My books arrived exactly as I had always imagined that they would. Well, almost. Technically, I slept through it. That’s right, I slept through the most exciting arrival of my life (children aside; and it would be impossible to sleep through that) because they arrived at 8:30am on Friday morning. But apart from that, it was exactly how I always imagined. Two, biggish boxes which when I opened them were stuffed full of my books. And I was pleased, I got 35 copies. It’s quite a hard thing to take in, to stare at something that came from my imagination, that I created. Many things exist in my imagination but it is rare for me to see one of them sitting in front of me. One box was full of books and one was half-full of books and half-full of promotional material which was equally as exciting, despite the fact that the posters have a mistake on them. I had already noticed this, as had the production co-ordinator and he’d confirmed that they would be re-printed. When I sent an enquiring email (very difficult to get the tone right; I did not want to sound cross when these people had just made my dream come true) the production co-ordinator replied and said yes, he knew and they are in the process of being re-printed but he thought I’d prefer the wrong ones rather than nothing at all. I thought that was very sweet. And it also shows a deep understanding of my nature which is all about having things NOW NOW NOW. I don’t think I can have been trained very well as a child. I dislike waiting. I’ve also developed a neat technique for dealing with things that I can’t have. I simply make myself stop wanting them – which usually works very well, unless I really, really want something in which case I engineer a way to get it.

my display!

So back to the posters, I think it’s the idea that MY BOOK is being advertised. Those posters are designed for people to look at them and be encouraged to buy my book. Hundreds of people will look at them and this link is what makes the posters exciting. I think. But, to be honest, the whole thing is pretty exciting. And as I remarked to someone via email I spent Friday in much the same state as a small child spends Christmas Day; thoroughly over-excited. This earned me a reply beginning “Hello small child….” , which I suppose I deserved.

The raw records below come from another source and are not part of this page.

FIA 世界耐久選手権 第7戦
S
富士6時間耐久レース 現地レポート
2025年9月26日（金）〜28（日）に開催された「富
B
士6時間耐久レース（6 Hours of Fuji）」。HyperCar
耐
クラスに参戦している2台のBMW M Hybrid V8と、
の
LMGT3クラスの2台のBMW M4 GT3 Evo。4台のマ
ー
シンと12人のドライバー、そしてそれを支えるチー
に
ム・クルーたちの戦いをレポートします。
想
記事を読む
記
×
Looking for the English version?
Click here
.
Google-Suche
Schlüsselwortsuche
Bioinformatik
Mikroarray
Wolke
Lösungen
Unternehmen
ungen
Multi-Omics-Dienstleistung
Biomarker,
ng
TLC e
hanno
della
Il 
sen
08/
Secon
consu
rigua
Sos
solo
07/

But this really is a once in a lifetime experience, I say this in a serious way, unlike Tim Vine up in Edinburgh. The next box of books that I receive will be full of my second book, I will have done it before, it won’t be a totally brand-new feeling. I shall be an experienced opener of boxes of my books, and this first time was something to savour.

It took me a long time to actually unpack the boxes, because of the above feelings. I left them as they were for most of the day, until I had to sort them out properly because we had people coming for dinner. I then swept all the papers, magazines, TV remotes, toys, pens, etc., etc. off our coffee table and underneath it and created a little display with all of the books lined up and the posters fanned out. My husband looked at this, laughed and said “Are you leaving them like that until Rob and Steph get here?”

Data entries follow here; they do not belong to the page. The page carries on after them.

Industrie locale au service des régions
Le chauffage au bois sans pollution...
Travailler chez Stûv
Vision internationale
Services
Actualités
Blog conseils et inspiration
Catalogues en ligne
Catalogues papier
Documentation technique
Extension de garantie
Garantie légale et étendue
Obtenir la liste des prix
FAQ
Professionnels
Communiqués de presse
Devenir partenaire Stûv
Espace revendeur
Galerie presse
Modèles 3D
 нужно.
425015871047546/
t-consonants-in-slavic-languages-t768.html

“Darling,” I said seriously. “I’m leaving them there for the rest of the week.”

His eyebrows were raised, put it like that. Of course I didn’t in the end because the risk of something being spilled and everything ruined was just too high. Especially considering our usual, alcohol-fuelled dinner party behaviour, it’s perfectly possible that a bottle of red wine might have gone flying. I like having Rob and Steph for dinner; she’s worked hard for years to pursue her ambition to become a doctor and is due to graduate in medicine next year. I’m pleased about this because happily for me she comes out with a whole range of medicine-related anecdotes from the interesting to the emotive to the fascinating, plus some truly revolting ones. This week her placement is in obs and gynae which I was hopeful about and she didn’t let me down; “Sarah,” she said, “I had to stare at a vagina for seven hours.”

I think I prefer the way my dream came true.